Treatment of Uncomplicated Vulvovaginal Candidiasis
For uncomplicated vaginal yeast infections in healthy adult women, either a single 150 mg oral dose of fluconazole or short-course topical azole therapy (1-7 days) are equally effective first-line treatments, with both achieving 80-90% cure rates. 1
First-Line Treatment Options
You have two equally effective choices:
Option 1: Oral Fluconazole (Most Convenient)
- Single 150 mg oral dose 1, 2
- Achieves clinical cure or improvement in 94% of patients at 14 days 3
- Provides faster symptom relief compared to topical agents 4
- More convenient for patients who prefer to avoid intravaginal application 3
Option 2: Topical Azole Therapy
- No single topical agent is superior to another 1
- Common regimens include:
- Short-course therapy (1-3 days) achieves similar efficacy to longer courses for uncomplicated cases 5
When to Escalate Treatment
Severe Acute VVC
Use fluconazole 150 mg every 72 hours for 2-3 total doses (not just one dose) 1
Recurrent VVC (≥4 Episodes Per Year)
This affects less than 5% of women and requires a two-phase approach: 5
- Induction Phase: 10-14 days of topical azole OR fluconazole 150 mg repeated after 3 days 1, 5
- Maintenance Phase: Fluconazole 150 mg weekly for 6 months 1, 6
Non-Albicans Species (C. glabrata)
If standard azole therapy fails:
- Intravaginal boric acid 600 mg daily for 14 days 1
- Alternative: Nystatin suppositories 100,000 units daily for 14 days 1
- Obtain vaginal cultures to confirm species and guide therapy 5
Critical Diagnostic Confirmation
Before treating, confirm the diagnosis with: 1
- Wet mount with 10% KOH showing yeast or pseudohyphae
- Vaginal pH <4.5 (normal pH distinguishes VVC from bacterial vaginosis)

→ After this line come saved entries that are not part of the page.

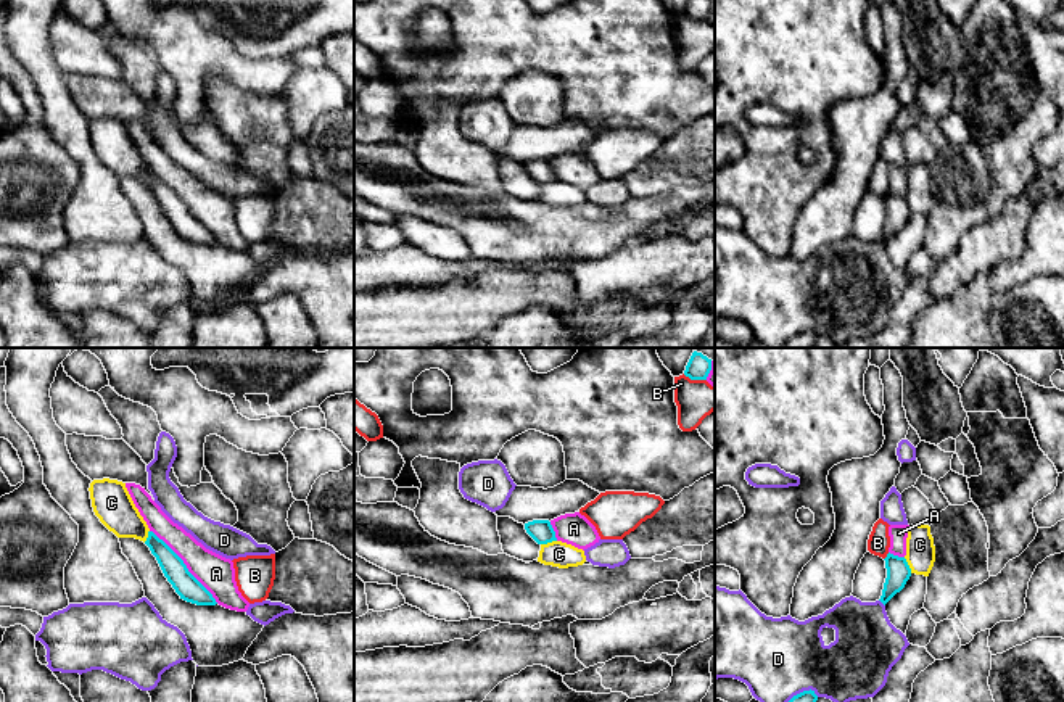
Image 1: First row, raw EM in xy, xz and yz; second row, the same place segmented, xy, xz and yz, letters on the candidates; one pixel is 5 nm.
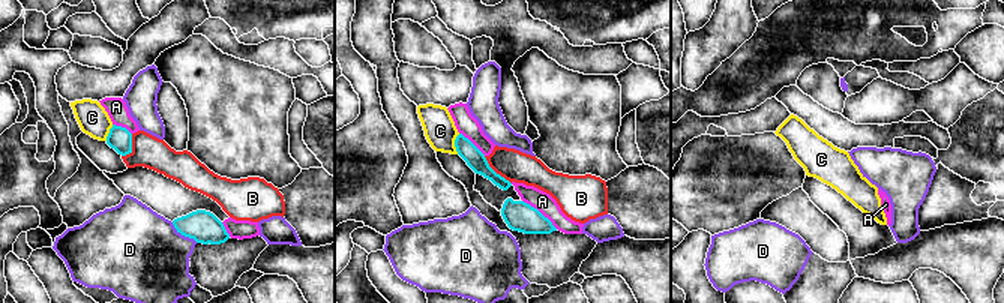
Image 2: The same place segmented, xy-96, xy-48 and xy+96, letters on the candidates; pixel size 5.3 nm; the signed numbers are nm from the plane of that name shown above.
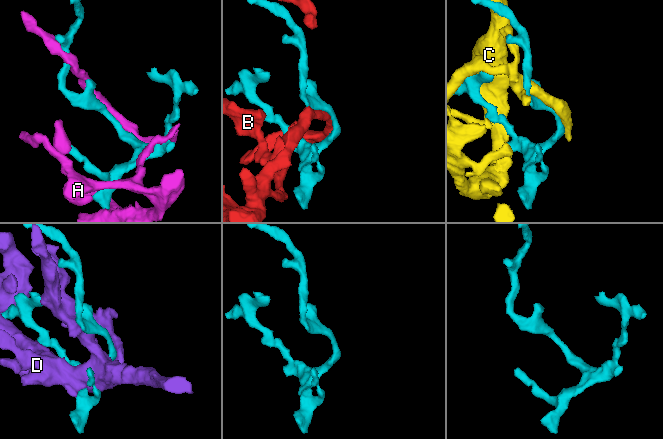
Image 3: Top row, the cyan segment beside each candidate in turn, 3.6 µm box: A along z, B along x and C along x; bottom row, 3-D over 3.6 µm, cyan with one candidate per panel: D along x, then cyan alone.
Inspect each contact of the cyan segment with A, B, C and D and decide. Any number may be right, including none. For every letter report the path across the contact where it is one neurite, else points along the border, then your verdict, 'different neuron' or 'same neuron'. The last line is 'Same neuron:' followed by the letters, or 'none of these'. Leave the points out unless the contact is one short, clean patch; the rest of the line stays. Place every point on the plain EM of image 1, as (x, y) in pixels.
A: same neuron
B: different neuron
C: different neuron
D: different neuron
Same neuron: A

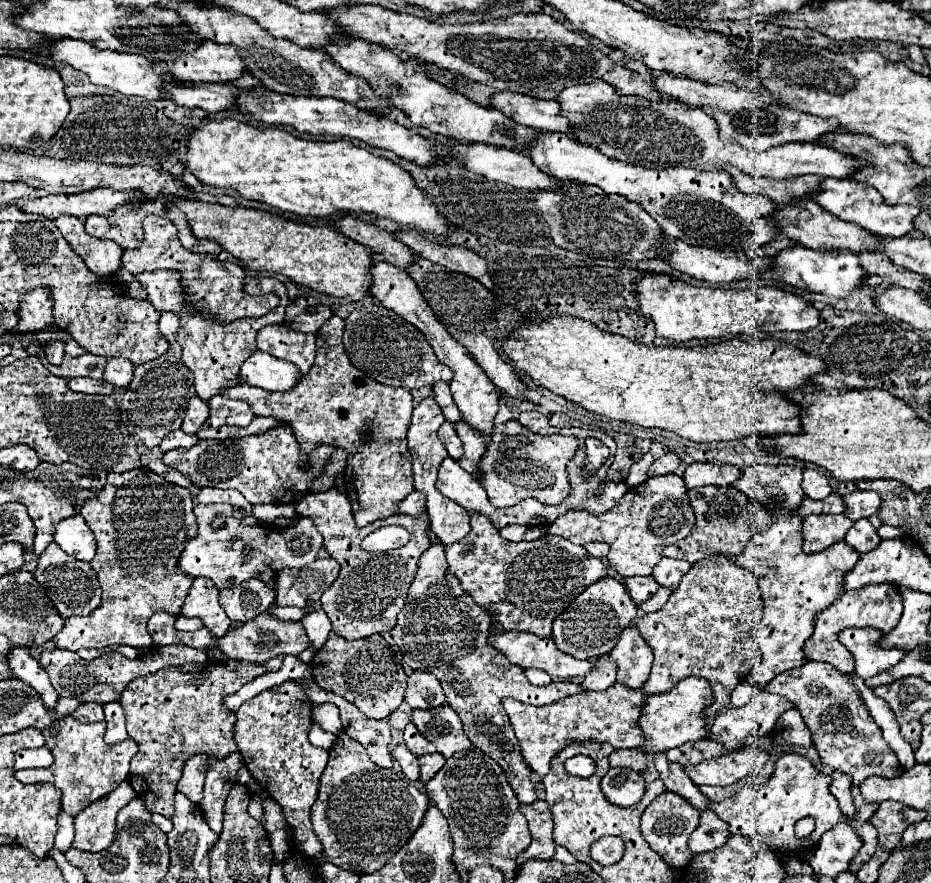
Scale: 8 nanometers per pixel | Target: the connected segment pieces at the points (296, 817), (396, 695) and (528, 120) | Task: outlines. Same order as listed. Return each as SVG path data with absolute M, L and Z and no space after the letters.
M286 681L274 689L262 691L250 701L244 701L236 711L236 745L238 751L262 789L282 807L282 813L292 827L296 845L308 855L320 853L320 841L312 835L310 807L316 801L318 781L328 761L328 751L314 747L308 741L308 729L312 725L312 701L296 681Z
M332 633L324 647L316 651L310 665L312 679L320 689L336 693L346 701L354 703L366 717L386 719L404 701L406 673L382 635L370 635L368 639L348 641Z
M496 93L492 99L492 107L514 119L516 123L534 127L538 131L558 131L570 133L572 125L566 117L562 117L562 107L558 101L532 99L528 95L512 95L512 93Z

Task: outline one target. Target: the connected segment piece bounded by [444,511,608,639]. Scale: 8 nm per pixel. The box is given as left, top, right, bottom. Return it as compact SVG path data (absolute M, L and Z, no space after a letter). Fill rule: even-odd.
M470 511L470 533L464 537L464 541L456 541L450 545L444 545L446 559L448 559L448 571L458 577L460 587L464 593L472 597L472 601L488 611L492 615L492 631L494 633L506 633L506 631L524 631L534 633L536 637L550 637L552 635L552 623L554 619L592 583L608 577L608 569L604 563L596 557L590 557L588 551L582 545L574 545L564 537L558 535L546 535L536 541L520 541L512 543L500 537L498 529L488 521L486 515ZM466 545L472 545L474 549L464 555L462 549Z

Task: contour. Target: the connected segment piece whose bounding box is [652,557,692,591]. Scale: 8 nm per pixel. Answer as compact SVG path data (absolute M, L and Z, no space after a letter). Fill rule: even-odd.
M664 557L664 559L654 567L652 577L656 579L658 585L674 591L674 587L680 583L682 575L688 573L690 567L692 567L692 565L690 565L688 561L678 561L678 559L668 559L668 557Z

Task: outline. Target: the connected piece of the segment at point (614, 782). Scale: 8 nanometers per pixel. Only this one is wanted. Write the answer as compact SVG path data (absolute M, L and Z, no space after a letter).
M614 767L604 775L602 791L610 803L620 807L632 807L644 795L644 775Z

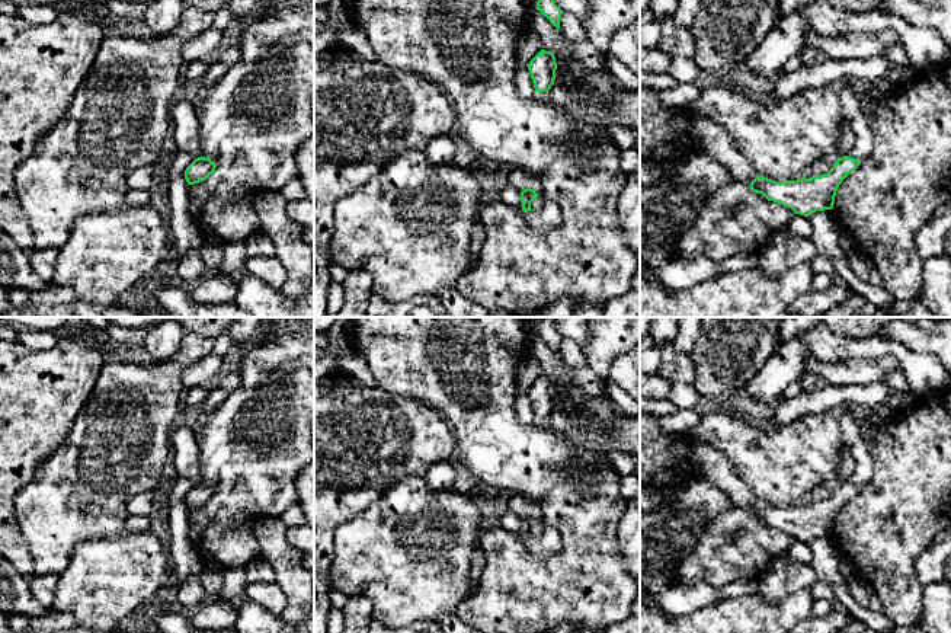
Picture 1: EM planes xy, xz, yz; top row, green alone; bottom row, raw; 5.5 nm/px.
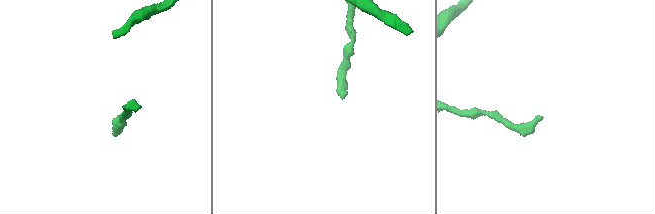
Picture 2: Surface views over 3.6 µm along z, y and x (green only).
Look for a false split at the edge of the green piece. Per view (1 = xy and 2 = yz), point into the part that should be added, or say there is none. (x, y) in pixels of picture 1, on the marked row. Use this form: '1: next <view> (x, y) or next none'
1: next none
2: next none

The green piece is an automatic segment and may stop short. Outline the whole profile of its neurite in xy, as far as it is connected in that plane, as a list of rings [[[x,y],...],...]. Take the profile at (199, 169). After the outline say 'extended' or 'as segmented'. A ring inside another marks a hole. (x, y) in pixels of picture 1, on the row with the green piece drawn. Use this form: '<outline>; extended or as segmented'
[[[201,156],[186,167],[185,179],[188,185],[199,183],[202,180],[206,180],[206,178],[214,173],[215,167],[215,162]]]; as segmented

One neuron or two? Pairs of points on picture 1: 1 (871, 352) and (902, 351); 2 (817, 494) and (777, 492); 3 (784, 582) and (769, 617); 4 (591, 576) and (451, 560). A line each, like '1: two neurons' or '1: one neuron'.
1: one neuron
2: two neurons
3: two neurons
4: two neurons

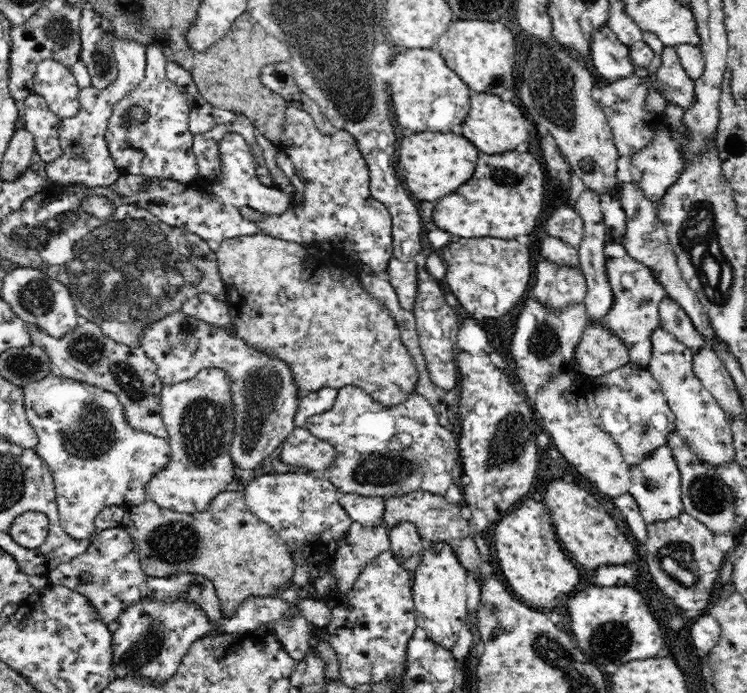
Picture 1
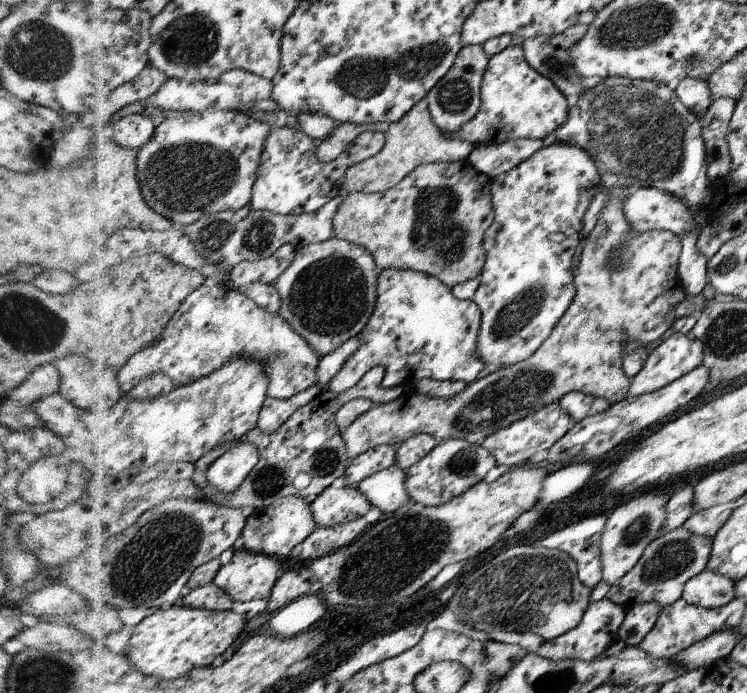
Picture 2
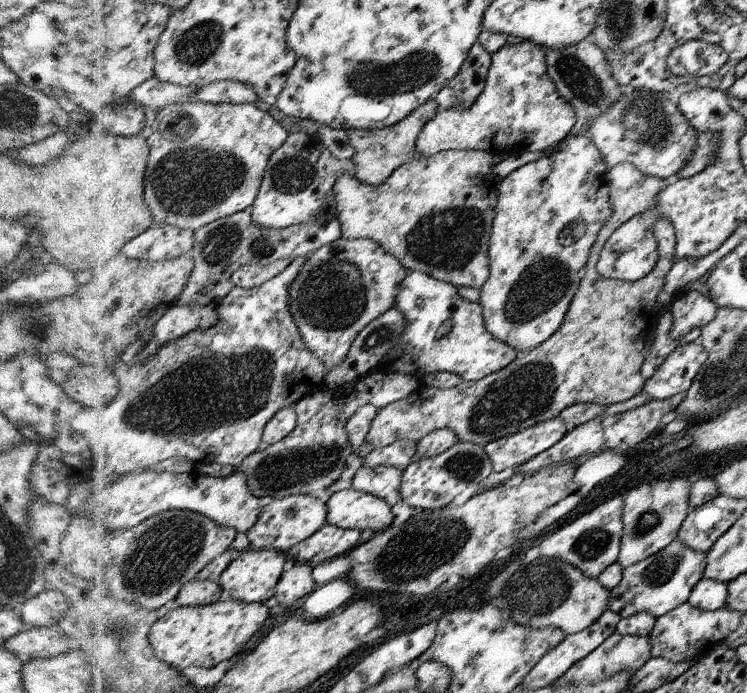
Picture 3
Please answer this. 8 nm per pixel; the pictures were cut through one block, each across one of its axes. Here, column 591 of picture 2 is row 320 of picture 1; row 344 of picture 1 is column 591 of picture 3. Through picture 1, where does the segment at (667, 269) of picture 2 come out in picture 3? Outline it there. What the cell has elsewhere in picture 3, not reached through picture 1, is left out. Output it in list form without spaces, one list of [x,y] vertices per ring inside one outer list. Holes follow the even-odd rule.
[[[628,162],[611,168],[608,196],[612,216],[600,228],[596,242],[590,248],[581,288],[574,294],[568,308],[570,320],[561,325],[562,332],[556,332],[533,351],[520,353],[513,363],[485,379],[462,381],[450,389],[418,388],[407,398],[388,404],[374,416],[364,443],[375,448],[394,444],[398,440],[418,443],[430,432],[448,428],[456,433],[458,441],[485,447],[494,440],[557,418],[574,404],[609,406],[625,403],[643,393],[644,378],[640,368],[652,342],[652,334],[644,332],[648,330],[644,308],[662,308],[662,304],[658,304],[658,296],[662,294],[666,276],[676,262],[676,229],[666,218],[660,218],[658,224],[655,224],[658,260],[652,272],[638,281],[602,277],[597,264],[610,236],[640,212],[654,208],[654,198],[669,182],[669,179],[642,174],[634,164]]]

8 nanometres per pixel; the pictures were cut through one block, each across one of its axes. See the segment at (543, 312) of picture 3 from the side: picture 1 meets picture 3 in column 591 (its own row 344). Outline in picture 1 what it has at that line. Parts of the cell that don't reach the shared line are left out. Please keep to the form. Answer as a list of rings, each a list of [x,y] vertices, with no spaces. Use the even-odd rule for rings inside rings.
[[[182,310],[172,311],[152,321],[138,337],[138,344],[156,363],[164,386],[184,383],[203,369],[217,369],[229,376],[235,416],[230,456],[238,468],[255,468],[294,430],[300,394],[292,371],[284,361],[249,346],[226,328],[216,328],[202,318],[180,320],[186,315]]]

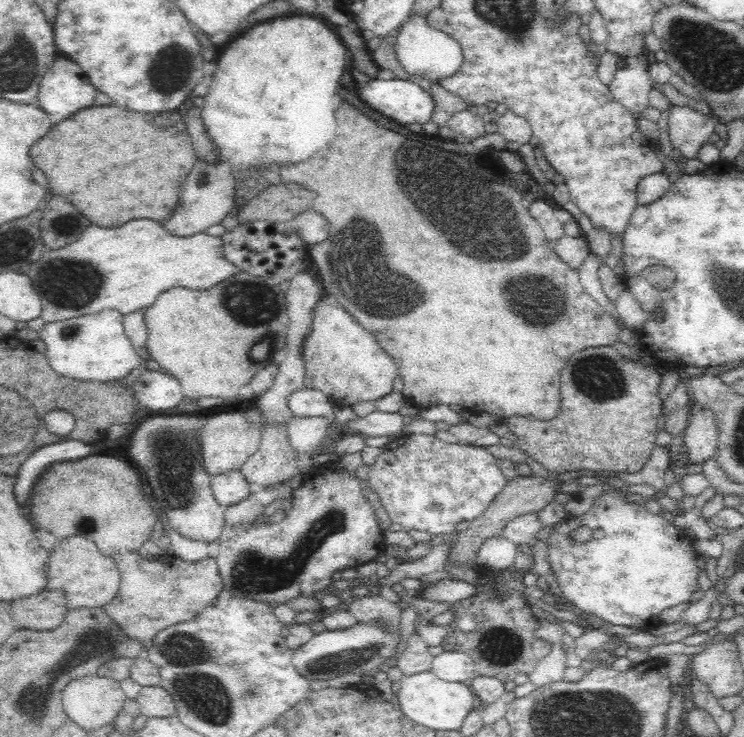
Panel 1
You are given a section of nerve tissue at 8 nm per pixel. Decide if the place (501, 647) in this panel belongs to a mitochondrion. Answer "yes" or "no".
yes

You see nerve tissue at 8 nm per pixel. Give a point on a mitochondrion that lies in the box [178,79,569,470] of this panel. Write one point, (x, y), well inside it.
(438, 186)

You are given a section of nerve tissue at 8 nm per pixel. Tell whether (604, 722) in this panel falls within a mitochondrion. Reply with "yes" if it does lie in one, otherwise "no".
yes

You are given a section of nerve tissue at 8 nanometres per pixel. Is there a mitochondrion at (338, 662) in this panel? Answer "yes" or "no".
yes

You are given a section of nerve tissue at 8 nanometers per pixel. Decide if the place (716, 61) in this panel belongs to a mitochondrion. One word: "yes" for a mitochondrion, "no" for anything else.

- Clinical symptoms: pruritus, white discharge, vulvar erythema, dyspareunia
Do not treat asymptomatic colonization—10-20% of women normally harbor Candida without symptoms 5
Special Population: Pregnancy
Only topical azole therapy for 7 days is recommended in pregnancy—oral fluconazole is contraindicated 7
- Use clotrimazole, miconazole, or terconazole intravaginally 7
- Seven-day regimens are more effective than shorter courses in pregnancy 7
Important Caveats
- Oil-based vaginal creams and suppositories weaken latex condoms and diaphragms—counsel patients on alternative contraception during treatment 5
- Partner treatment is not routinely recommended unless the partner has symptomatic balanitis 5
- Patients with recurrent infections have significantly lower cure rates (33% vs 66% in those without recurrence history) 3
- Self-diagnosis and over-the-counter treatment can delay proper diagnosis of other vulvovaginal conditions 5
Follow-Up
Patients should return only if symptoms persist or recur within 2 months 5. For recurrent cases, obtain vaginal cultures to identify unusual species or azole resistance 5.